The sources said that members of the Israeli force, driving a civilian vehicle, blocked Hanayshah’s car near the martyrs’ triangle at the entrance to Qabatiyah and arrested him.

The troops then led Hanayshah to a wooded area on the side of the road and fired several shots at his head and torso, killing him instantly.

The occupation forces also arrested three other citizens who were in Hanayshah’s car and lead them to an unknown destination.

Meanwhile, Palestinian President Mahmud Abbas said on Tuesday in Paris that he was hoping to persuade the European Union to resume its financial aid by lifting its ‘blockade’, which, according to him, favours ‘the rise of extremism’.

‘We talked about what worries us most, namely the financial and economic blockade, which we must try to lift,’ he told the press after talks lasting an hour with French President Jacques Chirac at the Elysee palace, during the first stop on a European tour.

The Middle East quartet, comprising the EU, the United States, Russia and the UN, decided to freeze direct aid to the Palestinians after Hamas formed a government in March 2006.

‘We are not discouraged, but we are working to obtain a change in European decisions on this issue,’ Abbas said.

‘Of course there are obstacles which we are trying to overcome,’ he added.

He warned that maintaining the blockade ‘will have extremely serious and negative repercussions for the Palestinian people’.

‘We are worried about the rise of extremism and about no longer being able to control the situation,’ he said.

Chirac, for his part, judged that the formation of a government of national unity was ‘a positive development’ favourable to the resumption of aid to the Palestinians during a meeting of European foreign ministers on 23 April, French presidential spokesman Jerome Bonnafont said.

Abbas, who said he was pleased about Chirac’s ‘understanding’, said the French president had assured him that ‘the French position with regard to the Palestinians will not change, regardless of the outcome of the presidential election’.

Earlier Abbas was quoted as saying that the mayor of Ramallah had decided to name ‘one of the most important streets’ in the city after the French president, whom the Palestinian president described as a ‘great man’.

Abbas also invited Chirac to visit the Palestinian territories ‘at a time of his choosing’.

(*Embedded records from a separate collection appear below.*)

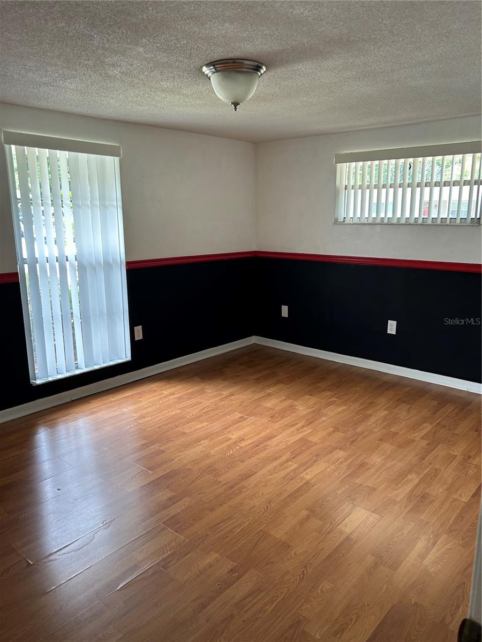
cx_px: 241
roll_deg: -0.6
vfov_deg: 67.3
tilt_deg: -13.9
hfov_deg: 53.1
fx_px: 483
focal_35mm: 26
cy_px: 321
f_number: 1.5
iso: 64
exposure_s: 1/60
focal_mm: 5.7
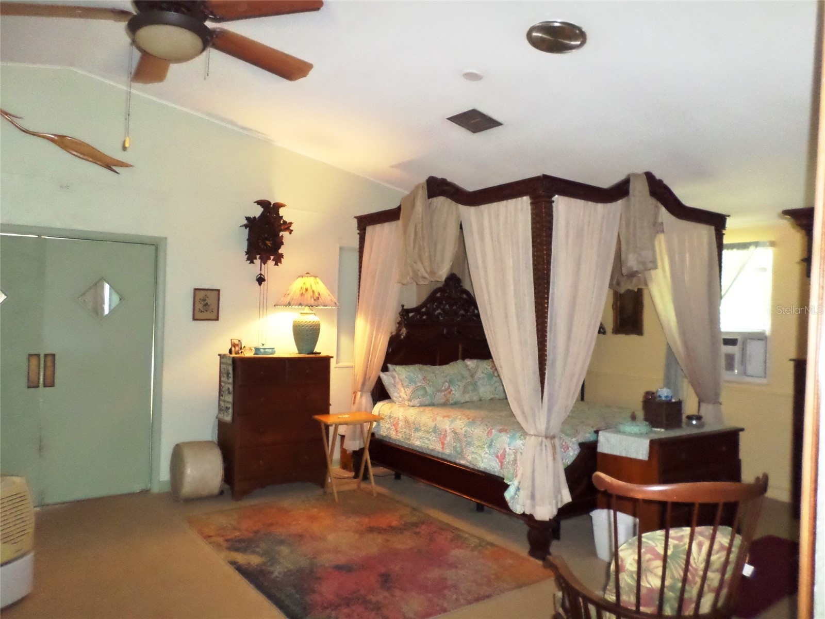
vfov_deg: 54.9
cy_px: 310
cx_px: 412
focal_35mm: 25
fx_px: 596
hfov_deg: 69.4
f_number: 2.5
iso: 640
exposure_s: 1/30
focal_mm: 4.5
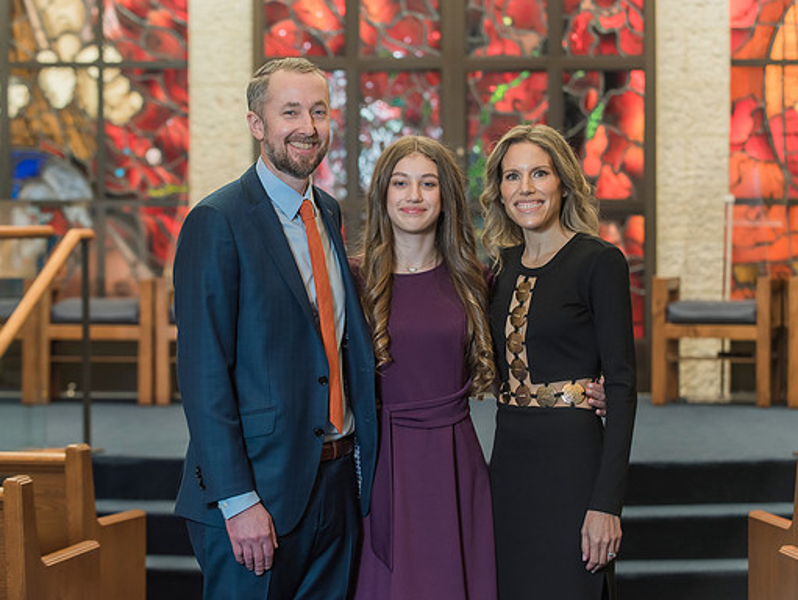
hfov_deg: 17.0
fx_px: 2676
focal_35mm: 116
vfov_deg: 12.8
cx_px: 373
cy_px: 287
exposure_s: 1/100
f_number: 4
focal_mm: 98
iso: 1000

Elsewhere on Tuesday, the Palestinian ambassador to the Arab League, Muhammad Sbeih, confirmed that the League would continue delivering money to the Palestinian presidency.

Sbeih said in Cairo: ‘The Arab League delivered, two days ago, $52 million to the Palestinian presidency’s account as part of a continuous process until the embargo on the Palestinian Treasury is over.’

Palestinian Minister of Finance Salam Fayyad told the Arab League that he will try during his international tour to lift the embargo imposed on his ministry, explained Muhammad Sbeih.

In a different regard, Sbeih affirmed that thirteen Arab foreign ministers arrived in Egypt on Tuesday aiming to work out strategies to promote the Arab peace initiative.

The meeting was due to start on Wednesday in the Arab League’s headquarters in Cairo in order to give the taskforces the green light to start contacts with Israel, the US, the Quartet (UN, EU, USA and Russia) and civil associations and parties all over the world.

On the issue of the continued siege, Sbeih confirmed that several countries such as Russia, Norway and Sweden, have informed the Arab League that they would cooperate with the Palestinian government.